### TAREFA
Responda com base no trecho sobre Oswaldo Cruz:
(a) Em que ano ele morreu e que cargo ocupava?
(b) Quantas pessoas a febre amarela tinha matado em Belém nos sete anos antes da chegada dele?
(c) Quantos ajudantes ele levou ao Pará?

----- TRECHO ESCOLHIDO -----

O telejornal do meio-dia acabou com seu anonimato. Ele foi reconhecido como o busto do médico Oswaldo Cruz e, segundo o comandante da Guarda Municipal, Pio Neto, transferido provisoriamente “numa operação normal” de erradicação do vandalismo. Com isso, o sanitarista reencarnou no noticiário paraense noventa anos depois de sua morte, no mesmo momento em que os brasileiros voltam a falar de febre amarela como assunto na ordem do dia. Um golpe proposital de publicidade dificilmente teria sido mais preciso.
Antes de desembarcar incógnito na Batista Campos, Oswaldo Cruz não circulava nem naquela nem em outras praças desde que o Banco Central recolheu as notas de 50 mil cruzeiros com sua efígie. E ele não parece, à primeira vista, uma celebridade local. Nasceu no interior de São Paulo, fez fama no Rio de Janeiro, no começo do século passado, e morreu em 1917, como prefeito de Petrópolis.
Se o mosquito não estivesse de volta neste verão como o zumbido político da vez, Belém teria tudo para esquecer que, em 1911, Oswaldo Cruz derrubou a zero, da noite para o dia, as estatísticas de óbito por febre amarela na cidade. Isso num tempo em que ainda nem existia a vacina. A doença matara mais de 31 mil pessoas em Belém nos sete anos que precederam a chegada de Oswaldo Cruz, que foi contratado pelo governador paraense João Coelho para assumir na cidade, como diziam os chargistas da época, o posto de “Czar dos Mosquitos”.
Ele havia perdido o cargo de diretor de Saúde Pública no Rio de Janeiro. Levava cicatrizes políticas da Revolta da Vacina, que arrancara os postes de iluminação pública, os trilhos de bondes e seus plenos poderes para higienizar a capital da República. Não inventou a vacina contra a febre amarela. O que tentou inventar foi a aplicação das leis ao pé da letra, incluídas aí a vistoria de residências e a vacinação obrigatória, no caso, contra a varíola. Isso os cariocas não admitiram.
O sanitarista chegou ao Pará em grande estilo, levando mais de setenta ajudantes, 2 mil caixas de querosene, 6 toneladas de creolina e enxofre à vontade para as fumigações. Ouviram-se palavras exaltadas: “Salvador da pátria”, “genio scientifico” pronto para tirar “da goela do monstro” a “princesa encantada, a dormir entre as selvas”. (Como a prosa é ornada, explique-se: a “princesa” era Belém.)

----- DADOS EXTRAÍDOS -----

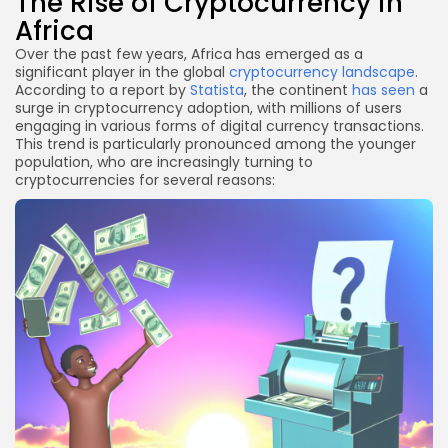
The Rise of Cryptocurrency in
Africa
Over the past few years, Africa has emerged as a
significant player in the global
cryptocurrency landscape
.
According to a report by
Statista
, the continent
has seen
a
surge in cryptocurrency adoption, with millions of users
engaging in various forms of digital currency transactions.
This trend is particularly pronounced among the younger
population, who are increasingly turning to
cryptocurrencies for several reasons:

-----

### RESPOSTA
(a) Morreu em 1917, como prefeito de Petrópolis.
(b) Mais de 31 mil pessoas.
(c) Mais de setenta ajudantes.